___ Rows ___

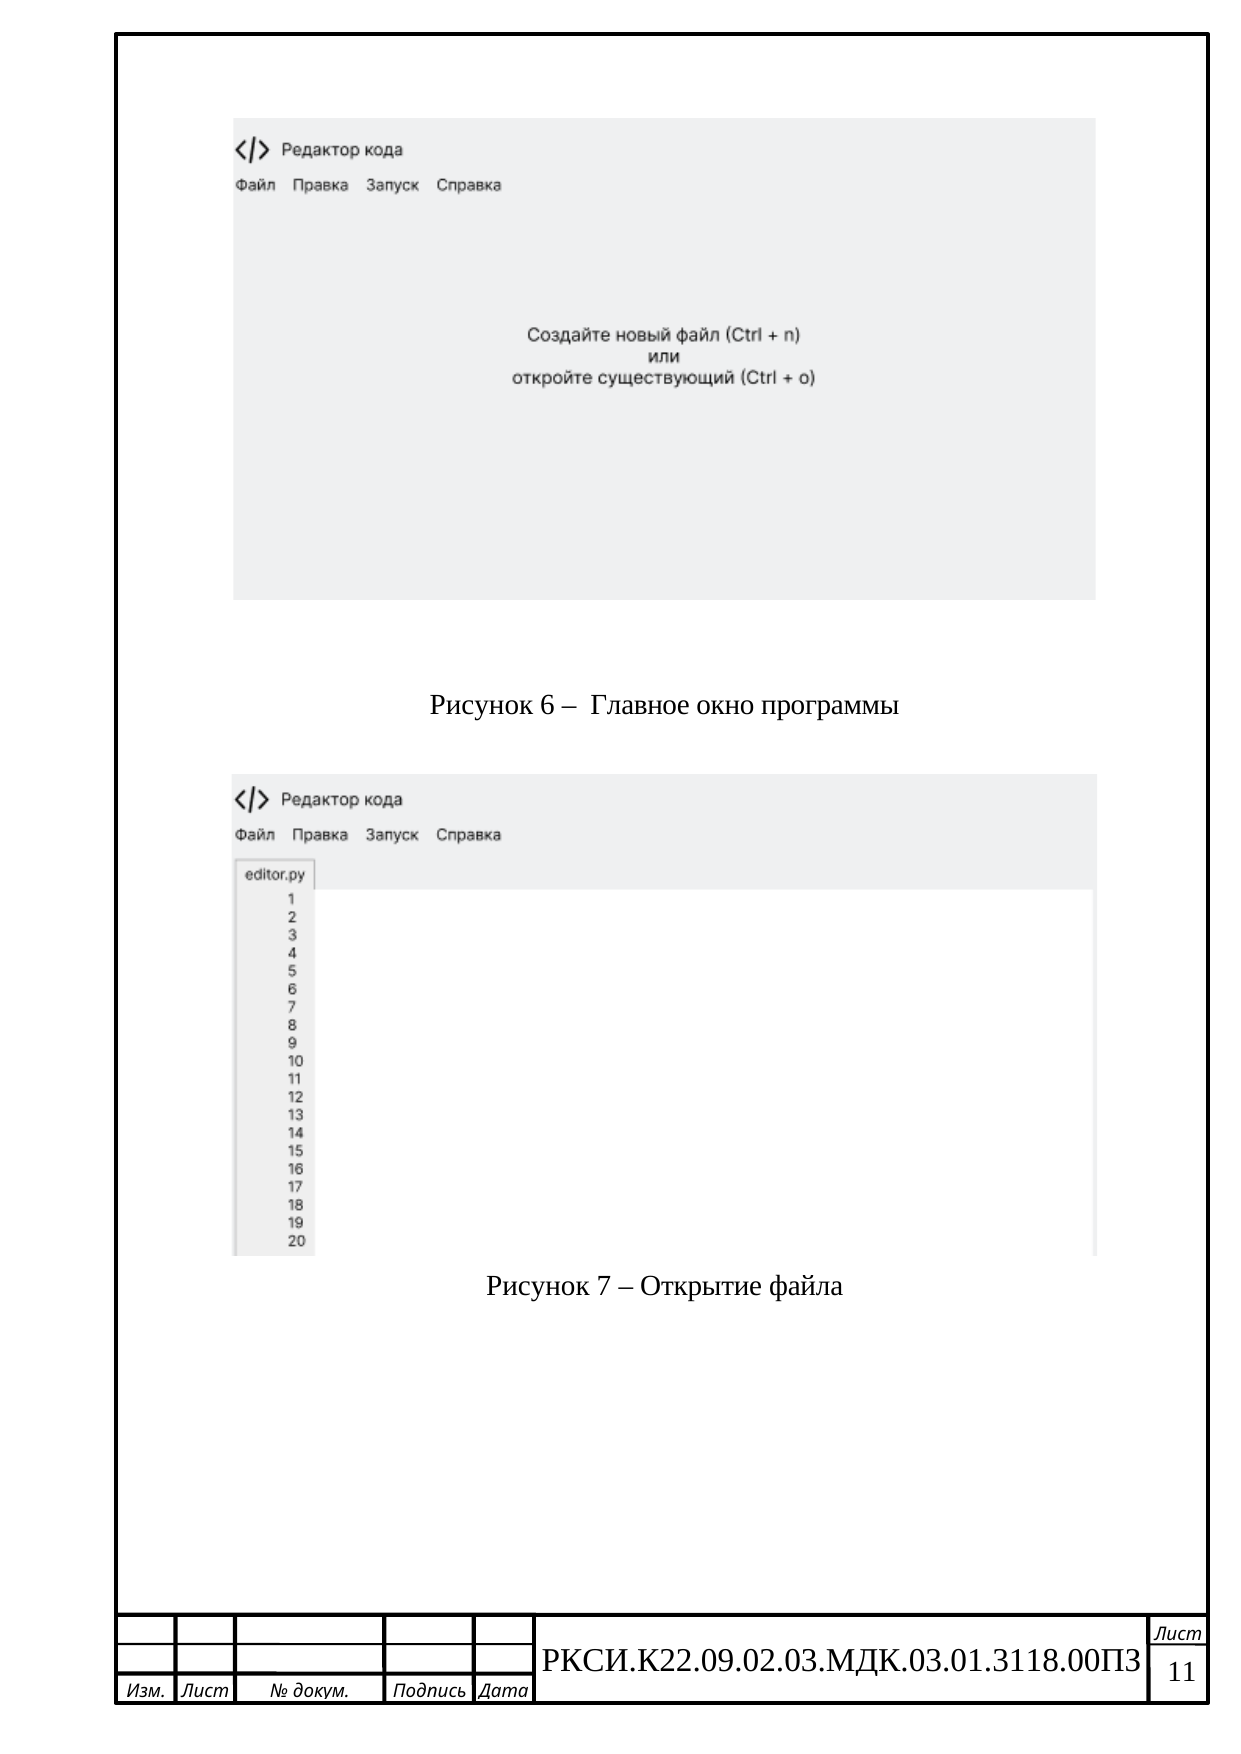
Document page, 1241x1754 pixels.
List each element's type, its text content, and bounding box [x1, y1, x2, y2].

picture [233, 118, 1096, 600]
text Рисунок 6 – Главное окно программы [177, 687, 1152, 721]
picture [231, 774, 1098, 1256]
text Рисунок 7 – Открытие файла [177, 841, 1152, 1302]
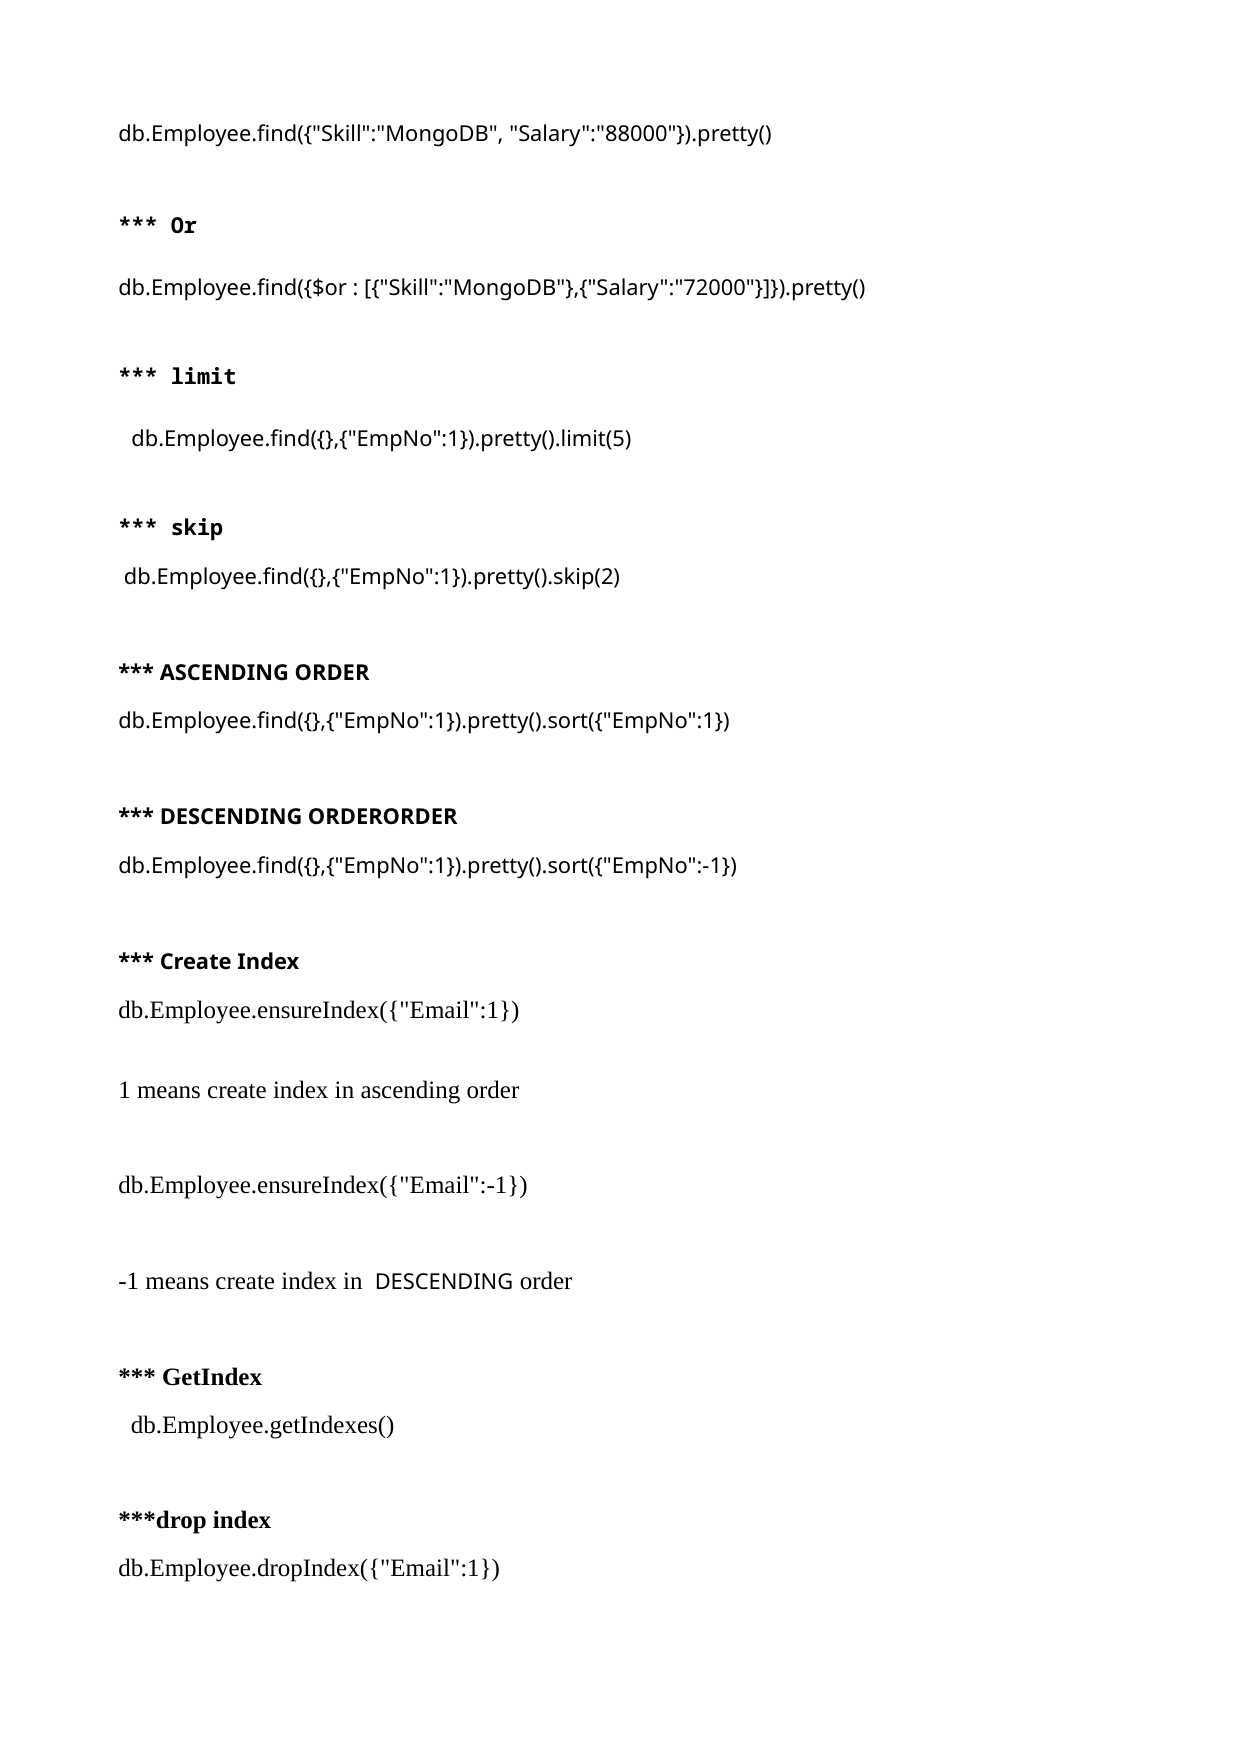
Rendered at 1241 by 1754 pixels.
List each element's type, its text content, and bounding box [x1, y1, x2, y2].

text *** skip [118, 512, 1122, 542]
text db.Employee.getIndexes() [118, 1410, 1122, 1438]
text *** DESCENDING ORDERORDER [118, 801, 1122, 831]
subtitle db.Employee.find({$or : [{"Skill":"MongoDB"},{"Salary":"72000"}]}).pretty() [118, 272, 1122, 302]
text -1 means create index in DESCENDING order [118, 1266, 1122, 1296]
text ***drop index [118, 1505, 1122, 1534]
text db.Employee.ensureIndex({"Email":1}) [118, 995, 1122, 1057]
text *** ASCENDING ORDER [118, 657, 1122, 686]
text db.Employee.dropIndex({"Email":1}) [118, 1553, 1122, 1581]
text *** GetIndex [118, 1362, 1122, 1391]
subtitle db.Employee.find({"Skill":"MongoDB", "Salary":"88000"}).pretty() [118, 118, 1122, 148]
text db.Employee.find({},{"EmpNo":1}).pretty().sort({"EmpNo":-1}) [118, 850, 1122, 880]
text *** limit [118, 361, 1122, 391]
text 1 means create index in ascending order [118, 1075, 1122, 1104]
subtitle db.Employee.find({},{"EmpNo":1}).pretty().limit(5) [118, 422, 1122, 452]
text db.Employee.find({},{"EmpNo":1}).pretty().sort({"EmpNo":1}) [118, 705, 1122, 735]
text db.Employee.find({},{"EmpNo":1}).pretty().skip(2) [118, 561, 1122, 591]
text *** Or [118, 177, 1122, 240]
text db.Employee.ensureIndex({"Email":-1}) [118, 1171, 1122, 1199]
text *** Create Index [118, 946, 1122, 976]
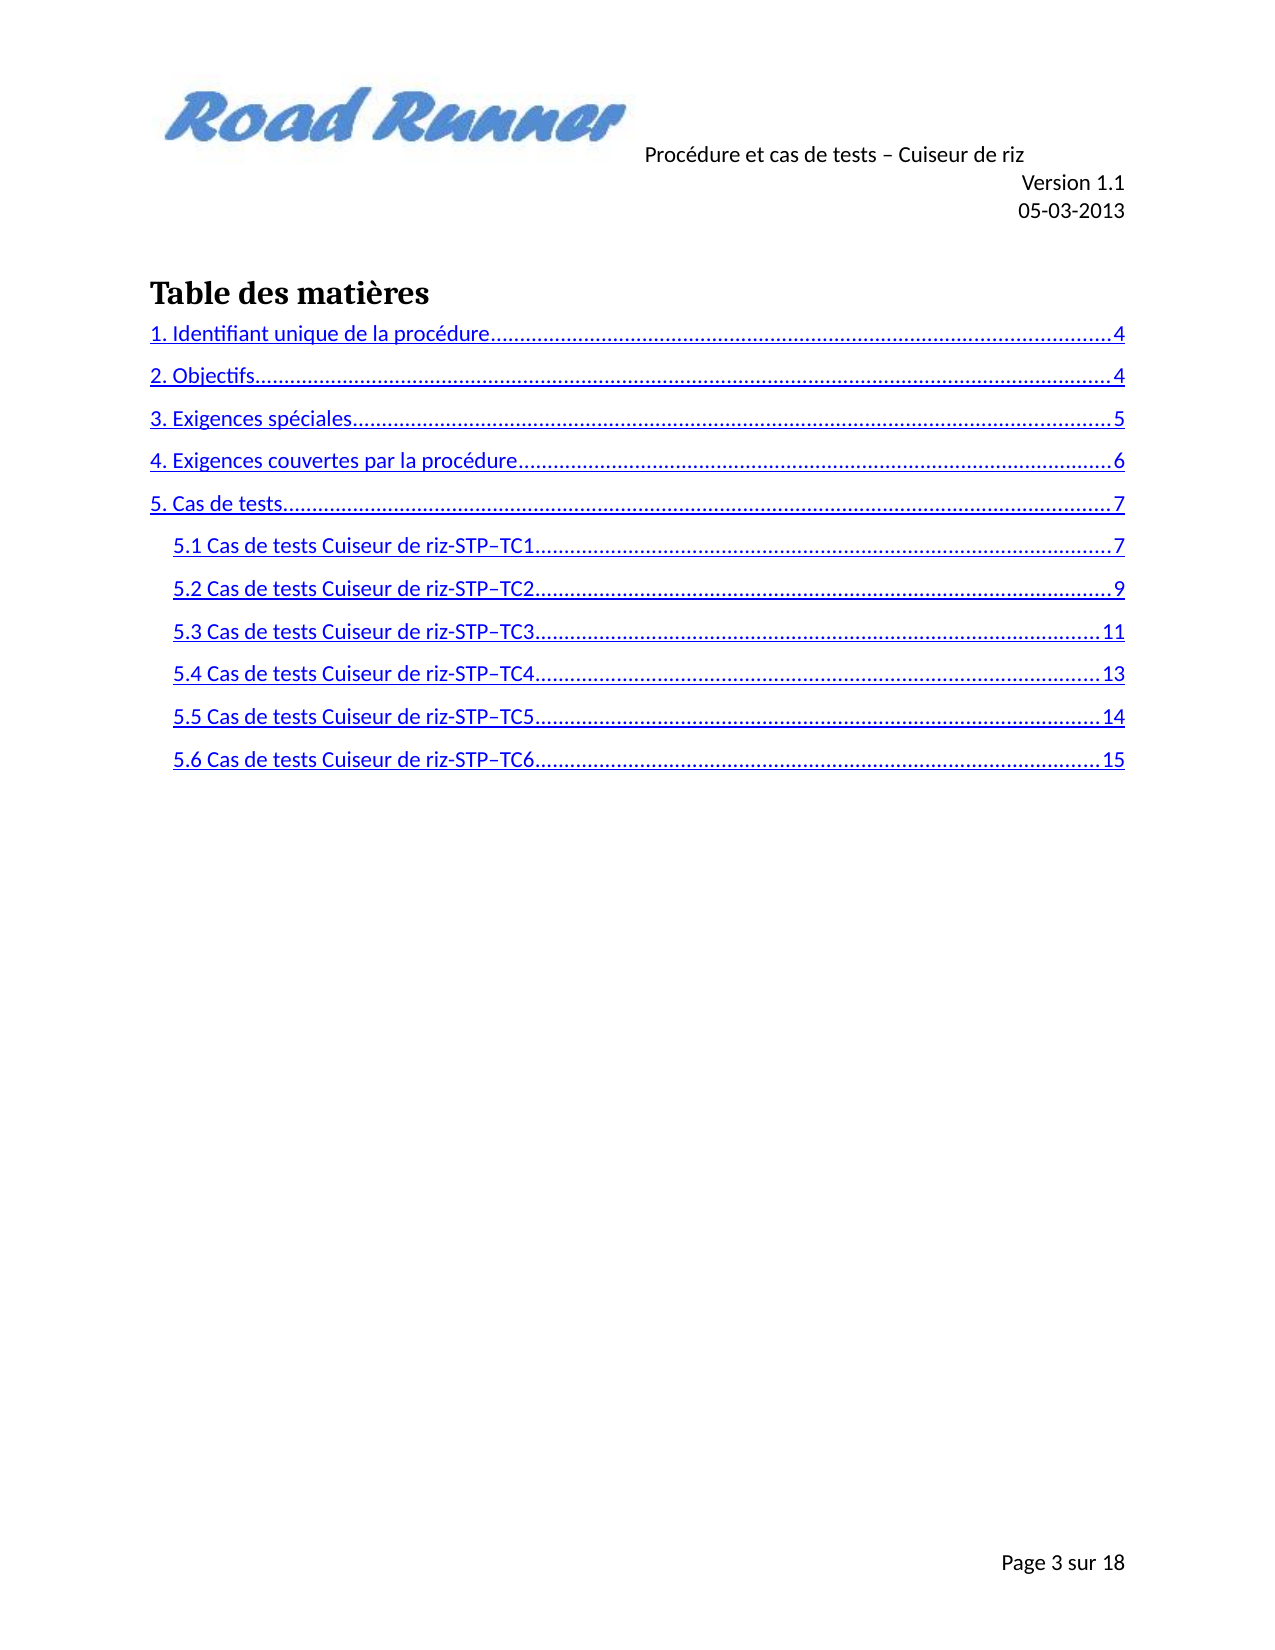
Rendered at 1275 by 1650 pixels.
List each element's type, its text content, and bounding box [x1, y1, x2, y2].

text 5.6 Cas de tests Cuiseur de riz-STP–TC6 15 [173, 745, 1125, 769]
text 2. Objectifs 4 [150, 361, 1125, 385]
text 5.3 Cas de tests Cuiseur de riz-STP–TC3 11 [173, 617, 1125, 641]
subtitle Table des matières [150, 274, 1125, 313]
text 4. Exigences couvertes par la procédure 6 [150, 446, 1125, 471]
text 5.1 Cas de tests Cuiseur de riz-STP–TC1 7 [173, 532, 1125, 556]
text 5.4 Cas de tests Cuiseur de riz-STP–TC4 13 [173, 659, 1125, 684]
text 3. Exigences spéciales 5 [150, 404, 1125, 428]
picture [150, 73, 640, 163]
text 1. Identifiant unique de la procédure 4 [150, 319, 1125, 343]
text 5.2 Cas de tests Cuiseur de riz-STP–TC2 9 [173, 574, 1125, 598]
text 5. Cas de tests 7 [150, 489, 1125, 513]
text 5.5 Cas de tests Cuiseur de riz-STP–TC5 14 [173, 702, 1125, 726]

___

→ **Problem to solve**:
Change "bounding box" to "box coordinates" throughout the records above and write them out again with everything else unchanged, omitting the pictures.

→ **Response**:
Document page, 1241x1754 pixels.
List each element's type, its text content, and box coordinates [x1, y1, x2, y2].

picture [233, 118, 1096, 600]
text Рисунок 6 – Главное окно программы [177, 687, 1152, 721]
picture [231, 774, 1098, 1256]
text Рисунок 7 – Открытие файла [177, 841, 1152, 1302]
Rendered at 1241 by 1754 pixels.
List each element's type, its text content, and box coordinates [x1, y1, x2, y2].

text *** skip [118, 512, 1122, 542]
text db.Employee.getIndexes() [118, 1410, 1122, 1438]
text *** DESCENDING ORDERORDER [118, 801, 1122, 831]
subtitle db.Employee.find({$or : [{"Skill":"MongoDB"},{"Salary":"72000"}]}).pretty() [118, 272, 1122, 302]
text -1 means create index in DESCENDING order [118, 1266, 1122, 1296]
text ***drop index [118, 1505, 1122, 1534]
text db.Employee.ensureIndex({"Email":1}) [118, 995, 1122, 1057]
text *** ASCENDING ORDER [118, 657, 1122, 686]
text db.Employee.dropIndex({"Email":1}) [118, 1553, 1122, 1581]
text *** GetIndex [118, 1362, 1122, 1391]
subtitle db.Employee.find({"Skill":"MongoDB", "Salary":"88000"}).pretty() [118, 118, 1122, 148]
text db.Employee.find({},{"EmpNo":1}).pretty().sort({"EmpNo":-1}) [118, 850, 1122, 880]
text *** limit [118, 361, 1122, 391]
text 1 means create index in ascending order [118, 1075, 1122, 1104]
subtitle db.Employee.find({},{"EmpNo":1}).pretty().limit(5) [118, 422, 1122, 452]
text db.Employee.find({},{"EmpNo":1}).pretty().sort({"EmpNo":1}) [118, 705, 1122, 735]
text db.Employee.find({},{"EmpNo":1}).pretty().skip(2) [118, 561, 1122, 591]
text *** Or [118, 177, 1122, 240]
text db.Employee.ensureIndex({"Email":-1}) [118, 1171, 1122, 1199]
text *** Create Index [118, 946, 1122, 976]
Rendered at 1275 by 1650 pixels.
List each element's type, its text content, and box coordinates [x1, y1, x2, y2].

text 5.6 Cas de tests Cuiseur de riz-STP–TC6 15 [173, 745, 1125, 769]
text 2. Objectifs 4 [150, 361, 1125, 385]
text 5.3 Cas de tests Cuiseur de riz-STP–TC3 11 [173, 617, 1125, 641]
subtitle Table des matières [150, 274, 1125, 313]
text 4. Exigences couvertes par la procédure 6 [150, 446, 1125, 471]
text 5.1 Cas de tests Cuiseur de riz-STP–TC1 7 [173, 532, 1125, 556]
text 5.4 Cas de tests Cuiseur de riz-STP–TC4 13 [173, 659, 1125, 684]
text 3. Exigences spéciales 5 [150, 404, 1125, 428]
picture [150, 73, 640, 163]
text 1. Identifiant unique de la procédure 4 [150, 319, 1125, 343]
text 5.2 Cas de tests Cuiseur de riz-STP–TC2 9 [173, 574, 1125, 598]
text 5. Cas de tests 7 [150, 489, 1125, 513]
text 5.5 Cas de tests Cuiseur de riz-STP–TC5 14 [173, 702, 1125, 726]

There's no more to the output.